In the light of what has since been revealed we can see in this
action of the dying patriarch a meaning of which he could not have been
conscious. In figure there was the taking away of the first that the
second - the fruitful one, a type of Christ - might be established.
But why should it be recorded that Jacob was "leaning upon the top
of his staff"? Is it not that we might see in his bodily weakness, and
consequent dependence upon outside support, a figure of that which now
marked him spiritually? At last in conscious weakness he had exchanged
diplomacy for dependence, and as a result of this happy exchange, his
sun, after a stormy day, was setting in a blaze of glory!

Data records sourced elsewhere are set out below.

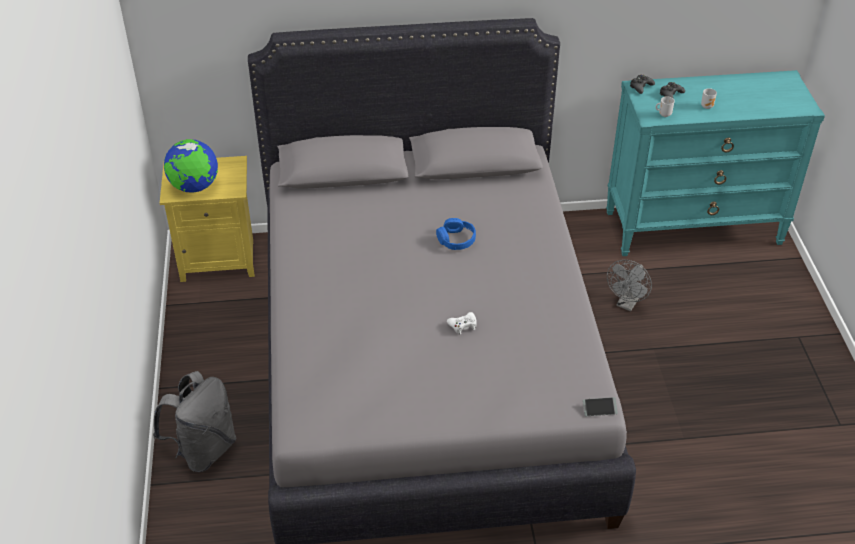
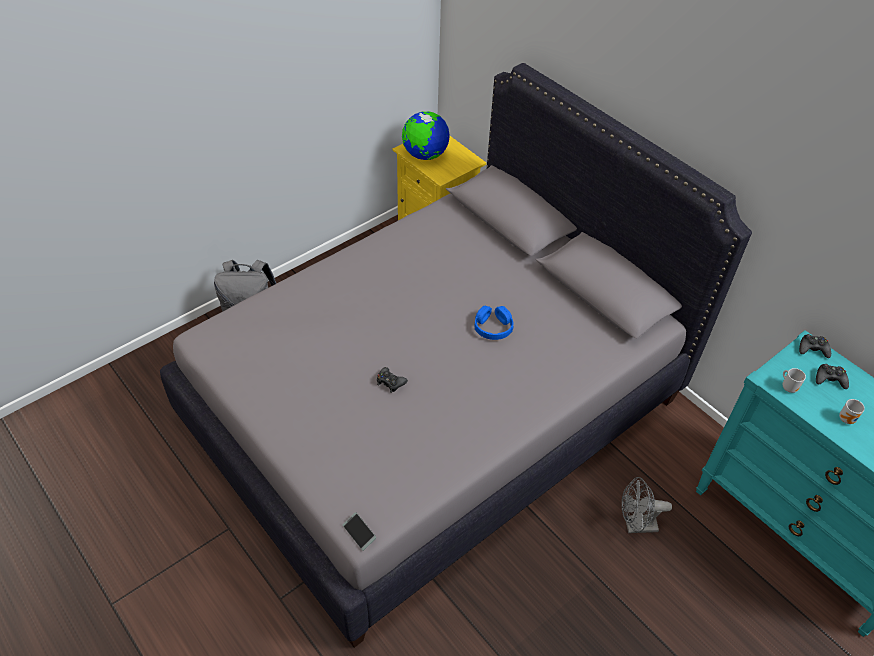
camera: 55 degrees right, 5 degrees up
(463, 325) = (390, 382): white game controller -> black game controller

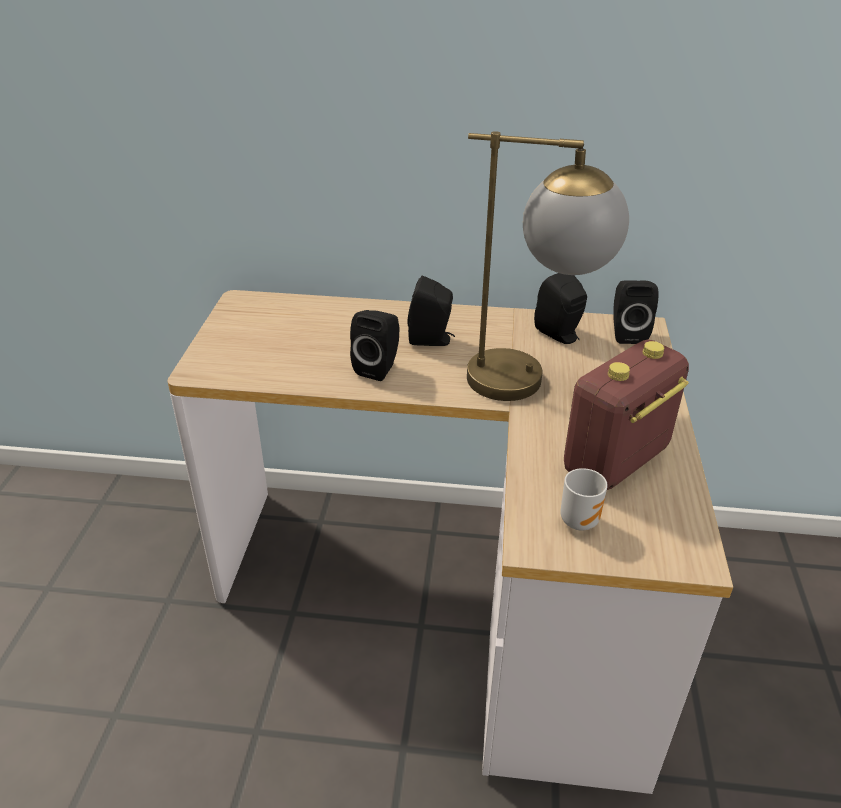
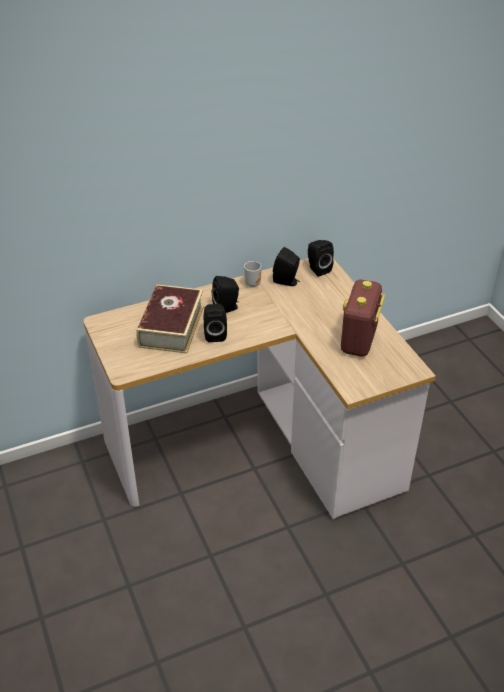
camera: 30 degrees left, 5 degrees up
(327, 337) = (171, 326): none -> book
(532, 382) = (294, 314): table lamp -> none
(579, 520) = (363, 372): mug -> mug (252, 283)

Dying, dependent, and with the "Fruitful" man filling his mind's
eye, he became a worshipper. He rose at last as the fruit of God's
discipline to that which really was God's purpose for him. It is
noticeable that all through Genesis 48 he is named Israel, for he was displaying the characteristics of "A Prince of God" at last.
In Genesis 49 Israel the worshipper becomes the prophet of God, and
in blessing his sons he speaks of things which have to do with Christ
in both His sufferings and His glory.
The great value of Jacob's history lies in the fact that he so
faithfully portrayed human nature as it exists in a saint of God. His
foolishnesses are ours. His inveterate tendency to scheme with
diplomatic cleverness to accomplish his ends, and even to reach ends
which were right and part of the purpose of God concerning him, is just
the tendency that is ours. Hence God's disciplinary dealings with him
are very indicative of His dealings with us.
Happy it is for us if we, too, reach the end which he reached as a
dying man. And happy, thrice happy, are we, if we reach that end in the
midst of our careers, and before we come to die.